▶ _Tâche à réaliser_: Reproduisez intégralement le texte sur les peintres chinois de la seconde École de Paris, sans en modifier un seul caractère.

▶ _Texte à lire_:
· · · · · · ·
Au cours de ma longue carrière de témoin critique et théoricien de la création artistique dans le monde d’après la seconde Guerre mondiale, j’ai eu la chance d’être proche des deux grands peintres chinois venus rejoindre la seconde Ecole de Paris, celle de l’abstraction et la non figuration: Zao Wou Ki et Chu Teh Chun. De leur vivant, l’un et l’autre ont été reconnus comme des maîtres. Ils ont eu l’honneur, exceptionnel pour des non-français, d’être élus à l’Académie des Beaux Arts. Si Zao Wou ki s’est éteint en Suisse, Chu Teh Chun, décédé parmi nous, a eu des obsèques publiques au funérarium du Père Lachaise à l‘occasion desquelles j’ai pu lui rendre un dernier hommage en lisant Saison bleue, un poème qu’il m’avait inspiré et qu’il avait quelques années au paravent illustré de lithographies. (Il en avait aussi calligraphié la traduction chinoise).
Etre peintre chinois à Paris au milieu de XXe siècle et dans le contexte historico-politique dont on se souvient, n’était pas chose facile. Ne s’agissait-il pas de se faire contemporain de Matisse, Picasso ou Kandinsky sans perdre l’esprit de la grande tradition chinoise ?
En ces années-là, seuls les spécialistes pouvaient vraiment l’apprécier ! Et puis sont venus les livres désormais classiques de mon ami François Cheng (académicien français, lui aussi !), comme Souffle/Esprit ou Vide et plein, le langage pictural chinois, qui nous permettent, à nous autres Occidentaux, de mieux apprécier le travail ontologique du peintre chinois œuvrant en Occident.
· · · · · · ·
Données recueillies
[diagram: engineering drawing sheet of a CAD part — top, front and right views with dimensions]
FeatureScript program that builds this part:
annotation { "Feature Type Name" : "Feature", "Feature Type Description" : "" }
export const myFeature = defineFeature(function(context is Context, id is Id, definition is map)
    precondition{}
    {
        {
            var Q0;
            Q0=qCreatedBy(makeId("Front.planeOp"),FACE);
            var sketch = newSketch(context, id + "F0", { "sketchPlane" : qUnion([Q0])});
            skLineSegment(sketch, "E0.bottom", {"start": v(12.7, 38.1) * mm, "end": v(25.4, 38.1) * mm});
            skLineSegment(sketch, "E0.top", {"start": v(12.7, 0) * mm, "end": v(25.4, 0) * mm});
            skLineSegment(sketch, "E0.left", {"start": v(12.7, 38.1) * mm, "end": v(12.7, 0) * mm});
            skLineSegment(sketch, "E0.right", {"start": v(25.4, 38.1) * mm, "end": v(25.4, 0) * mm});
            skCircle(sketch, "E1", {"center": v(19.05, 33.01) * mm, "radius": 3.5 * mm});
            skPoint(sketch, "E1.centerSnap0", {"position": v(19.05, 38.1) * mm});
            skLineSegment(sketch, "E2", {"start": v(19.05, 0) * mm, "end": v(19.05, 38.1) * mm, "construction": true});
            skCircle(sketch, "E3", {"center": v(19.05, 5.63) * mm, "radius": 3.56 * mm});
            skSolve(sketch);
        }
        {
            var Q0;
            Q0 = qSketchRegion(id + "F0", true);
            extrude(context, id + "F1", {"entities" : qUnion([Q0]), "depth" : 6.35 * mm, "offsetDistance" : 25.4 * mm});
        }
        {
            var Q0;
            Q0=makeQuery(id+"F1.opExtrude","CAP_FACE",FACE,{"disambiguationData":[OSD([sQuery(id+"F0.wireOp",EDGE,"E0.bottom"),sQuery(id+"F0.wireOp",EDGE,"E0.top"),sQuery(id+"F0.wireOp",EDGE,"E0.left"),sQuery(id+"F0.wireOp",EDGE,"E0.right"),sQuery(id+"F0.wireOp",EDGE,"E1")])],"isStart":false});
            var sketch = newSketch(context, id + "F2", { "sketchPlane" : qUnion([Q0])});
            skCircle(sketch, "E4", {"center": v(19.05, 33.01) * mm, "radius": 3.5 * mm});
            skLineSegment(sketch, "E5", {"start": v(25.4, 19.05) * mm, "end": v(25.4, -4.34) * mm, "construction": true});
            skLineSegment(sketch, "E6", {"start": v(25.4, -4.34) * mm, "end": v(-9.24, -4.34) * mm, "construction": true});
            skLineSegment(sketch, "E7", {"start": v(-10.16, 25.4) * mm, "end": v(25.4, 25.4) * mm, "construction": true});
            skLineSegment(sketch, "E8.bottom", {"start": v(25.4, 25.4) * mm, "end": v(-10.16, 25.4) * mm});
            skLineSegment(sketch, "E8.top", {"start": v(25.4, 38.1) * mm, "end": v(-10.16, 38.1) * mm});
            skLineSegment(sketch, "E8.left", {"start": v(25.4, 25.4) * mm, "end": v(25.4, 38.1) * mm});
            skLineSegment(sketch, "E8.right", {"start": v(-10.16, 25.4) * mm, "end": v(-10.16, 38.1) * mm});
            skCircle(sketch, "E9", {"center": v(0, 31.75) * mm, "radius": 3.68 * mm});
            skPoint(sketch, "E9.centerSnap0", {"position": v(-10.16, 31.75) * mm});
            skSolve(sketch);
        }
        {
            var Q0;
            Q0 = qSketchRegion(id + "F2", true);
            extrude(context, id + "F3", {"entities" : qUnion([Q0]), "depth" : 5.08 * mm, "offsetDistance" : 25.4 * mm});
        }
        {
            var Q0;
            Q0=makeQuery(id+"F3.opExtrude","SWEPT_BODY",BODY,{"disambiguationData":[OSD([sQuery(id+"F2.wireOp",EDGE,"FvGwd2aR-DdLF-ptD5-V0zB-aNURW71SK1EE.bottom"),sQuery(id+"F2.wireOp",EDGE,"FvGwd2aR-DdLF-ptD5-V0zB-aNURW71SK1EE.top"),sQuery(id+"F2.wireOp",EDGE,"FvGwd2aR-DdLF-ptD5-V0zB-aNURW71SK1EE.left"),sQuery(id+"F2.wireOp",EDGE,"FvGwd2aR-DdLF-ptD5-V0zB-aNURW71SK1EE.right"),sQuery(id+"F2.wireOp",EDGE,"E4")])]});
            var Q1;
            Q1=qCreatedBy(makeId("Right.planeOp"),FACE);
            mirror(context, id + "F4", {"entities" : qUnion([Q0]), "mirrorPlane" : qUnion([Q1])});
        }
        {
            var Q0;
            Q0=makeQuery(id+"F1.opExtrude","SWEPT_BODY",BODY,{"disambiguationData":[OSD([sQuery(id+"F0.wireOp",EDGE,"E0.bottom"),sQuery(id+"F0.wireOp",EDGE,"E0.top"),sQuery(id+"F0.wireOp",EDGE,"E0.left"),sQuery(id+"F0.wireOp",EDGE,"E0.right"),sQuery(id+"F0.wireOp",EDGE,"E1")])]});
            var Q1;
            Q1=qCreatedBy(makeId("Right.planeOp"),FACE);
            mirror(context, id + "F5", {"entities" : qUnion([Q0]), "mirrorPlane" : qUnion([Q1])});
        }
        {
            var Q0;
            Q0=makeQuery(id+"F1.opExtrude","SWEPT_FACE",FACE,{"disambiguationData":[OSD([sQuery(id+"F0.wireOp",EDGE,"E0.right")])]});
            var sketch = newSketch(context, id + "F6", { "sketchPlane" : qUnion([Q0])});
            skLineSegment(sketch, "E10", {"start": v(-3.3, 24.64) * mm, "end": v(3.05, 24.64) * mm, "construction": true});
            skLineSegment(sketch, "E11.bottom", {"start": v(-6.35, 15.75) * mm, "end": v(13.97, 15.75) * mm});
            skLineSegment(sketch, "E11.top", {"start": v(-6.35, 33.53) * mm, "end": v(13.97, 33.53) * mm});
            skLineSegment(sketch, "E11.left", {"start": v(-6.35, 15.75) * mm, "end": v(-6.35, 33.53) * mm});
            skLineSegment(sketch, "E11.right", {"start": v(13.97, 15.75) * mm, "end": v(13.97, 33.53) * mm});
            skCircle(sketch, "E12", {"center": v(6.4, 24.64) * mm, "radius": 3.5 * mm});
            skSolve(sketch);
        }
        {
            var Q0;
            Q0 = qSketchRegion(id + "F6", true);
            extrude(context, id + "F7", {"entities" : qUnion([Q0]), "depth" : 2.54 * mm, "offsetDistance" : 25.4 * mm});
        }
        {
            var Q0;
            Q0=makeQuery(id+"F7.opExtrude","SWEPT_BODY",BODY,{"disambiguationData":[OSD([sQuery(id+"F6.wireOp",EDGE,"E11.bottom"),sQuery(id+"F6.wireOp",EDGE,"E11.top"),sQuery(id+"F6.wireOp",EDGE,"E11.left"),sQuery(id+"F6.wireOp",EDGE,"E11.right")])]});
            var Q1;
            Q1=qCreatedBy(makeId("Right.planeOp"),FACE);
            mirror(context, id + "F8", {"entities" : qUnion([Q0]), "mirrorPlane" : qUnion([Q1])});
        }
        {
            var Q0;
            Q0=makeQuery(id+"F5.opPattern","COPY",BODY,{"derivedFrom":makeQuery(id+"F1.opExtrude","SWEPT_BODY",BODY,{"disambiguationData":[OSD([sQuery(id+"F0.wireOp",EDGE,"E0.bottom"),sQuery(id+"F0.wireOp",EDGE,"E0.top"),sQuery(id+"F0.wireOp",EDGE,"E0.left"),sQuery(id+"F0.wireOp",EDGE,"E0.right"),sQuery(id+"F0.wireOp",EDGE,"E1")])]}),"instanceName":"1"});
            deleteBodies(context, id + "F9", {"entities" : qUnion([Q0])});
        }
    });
· · · · · · ·
▶ _Réponse attendue_:
Au cours de ma longue carrière de témoin critique et théoricien de la création artistique dans le monde d’après la seconde Guerre mondiale, j’ai eu la chance d’être proche des deux grands peintres chinois venus rejoindre la seconde Ecole de Paris, celle de l’abstraction et la non figuration: Zao Wou Ki et Chu Teh Chun. De leur vivant, l’un et l’autre ont été reconnus comme des maîtres. Ils ont eu l’honneur, exceptionnel pour des non-français, d’être élus à l’Académie des Beaux Arts. Si Zao Wou ki s’est éteint en Suisse, Chu Teh Chun, décédé parmi nous, a eu des obsèques publiques au funérarium du Père Lachaise à l‘occasion desquelles j’ai pu lui rendre un dernier hommage en lisant Saison bleue, un poème qu’il m’avait inspiré et qu’il avait quelques années au paravent illustré de lithographies. (Il en avait aussi calligraphié la traduction chinoise).
Etre peintre chinois à Paris au milieu de XXe siècle et dans le contexte historico-politique dont on se souvient, n’était pas chose facile. Ne s’agissait-il pas de se faire contemporain de Matisse, Picasso ou Kandinsky sans perdre l’esprit de la grande tradition chinoise ?
En ces années-là, seuls les spécialistes pouvaient vraiment l’apprécier ! Et puis sont venus les livres désormais classiques de mon ami François Cheng (académicien français, lui aussi !), comme Souffle/Esprit ou Vide et plein, le langage pictural chinois, qui nous permettent, à nous autres Occidentaux, de mieux apprécier le travail ontologique du peintre chinois œuvrant en Occident.